Department of Ophthalmology and Visual Sciences, University of Illinois at Chicago, Chicago, Illinois, USA.
Department of Microbiology and Immunology, University of Illinois at Chicago, Chicago, Illinois, USA.
J Virol. 2018 Nov 12;92(23). doi: 10.1128/JVI.01179-18. Print 2018 Dec 1.

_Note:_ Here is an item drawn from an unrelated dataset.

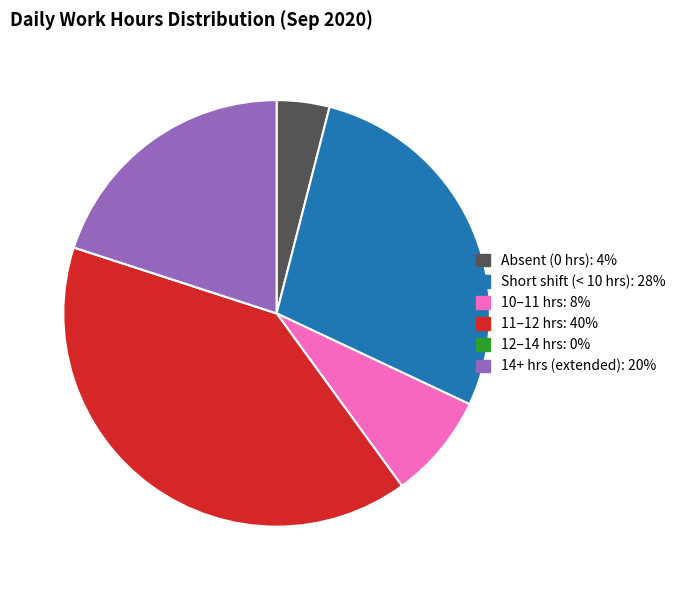

Is there any slice that represents more than half of the pie?

No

Herpes simplex virus 2 (HSV-2) can productively infect many different cell types of human and nonhuman origin. Here we demonstrate interconnected roles for two host enzymes, heparanase (HPSE) and cathepsin L, in HSV-2 release from cells. In vaginal epithelial cells, HSV-2 causes heparan sulfate shedding and upregulation in HPSE levels during the productive phase of infection. We also noted increased levels of cathepsin L and show that regulation of HPSE by cathepsin L via cleavage of HPSE proenzyme is important for infection. Furthermore, inhibition of HPSE by a specific inhibitor, OGT 2115, dramatically reduces HSV-2 release from vaginal epithelial cells. Likewise, we show evidence that the inhibition of cathepsin L is detrimental to the infection. The HPSE increase after infection is mediated by an increased NF-κB nuclear localization and a resultant activation of HPSE transcription. Together these mechanisms contribute to the removal of heparan sulfate from the cell surface and thus facilitate virus release from cells. Genital infections by HSV-2 represent one of the most common sexually transmitted viral infections. The virus causes painful lesions and sores around the genitals or rectum. Intermittent release of the virus from infected tissues during sexual activities is the most common cause of transmission. At the molecular level, cell surface heparan sulfate (HS) is known to provide attachment sites for HSV-2. While the removal of HS during HSV-1 release has been shown, not much is known about the host factors and their regulators that contribute to HSV-2 release from natural target cell types. Here we suggest a role for the host enzyme heparanase in HSV-2 release. Our work reveals that in addition to the regulation of transcription by NF-κB, HPSE is also regulated posttranslationally by cathepsin L and that inhibition of heparanase activity directly affects HSV-2 release. We provide unique insights into the host mechanisms controlling HSV-2 egress and spread.
单纯疱疹病毒 2 (HSV-2) 可以有效地感染人类和非人类来源的许多不同类型的细胞。在这里,我们证明了两种宿主酶,肝素酶 (HPSE) 和组织蛋白酶 L,在 HSV-2 从细胞中释放过程中的相互关联的作用。在阴道上皮细胞中,HSV-2 在感染的产毒阶段导致肝素硫酸的脱落和 HPSE 水平的上调。我们还注意到组织蛋白酶 L 的水平增加,并表明组织蛋白酶 L 通过切割 HPSE 原酶对 HPSE 的调节对于感染很重要。此外,通过特定抑制剂 OGT 2115 抑制 HPSE 会大大减少阴道上皮细胞中 HSV-2 的释放。同样,我们证明了抑制组织蛋白酶 L 不利于感染。感染后 HPSE 的增加是由 NF-κB 核定位增加和 HPSE 转录的激活介导的。这些机制共同促进了细胞表面肝素硫酸的去除,从而促进了病毒从细胞中的释放。HSV-2 引起的生殖器感染是最常见的性传播病毒感染之一。该病毒会导致生殖器或直肠周围出现疼痛的病变和溃疡。在性活动期间,从受感染组织间歇性释放病毒是最常见的传播原因。在分子水平上,已知细胞表面肝素硫酸 (HS) 为 HSV-2 提供附着位点。虽然已经证明了在 HSV-1 释放过程中 HS 的去除,但对于有助于 HSV-2 从天然靶细胞类型中释放的宿主因子及其调节剂知之甚少。在这里,我们提出了宿主酶肝素酶在 HSV-2 释放中的作用。我们的工作表明,除了 NF-κB 对转录的调节外,HPSE 还通过组织蛋白酶 L 进行翻译后调节,并且抑制肝素酶活性直接影响 HSV-2 的释放。我们提供了对控制 HSV-2 逸出和传播的宿主机制的独特见解。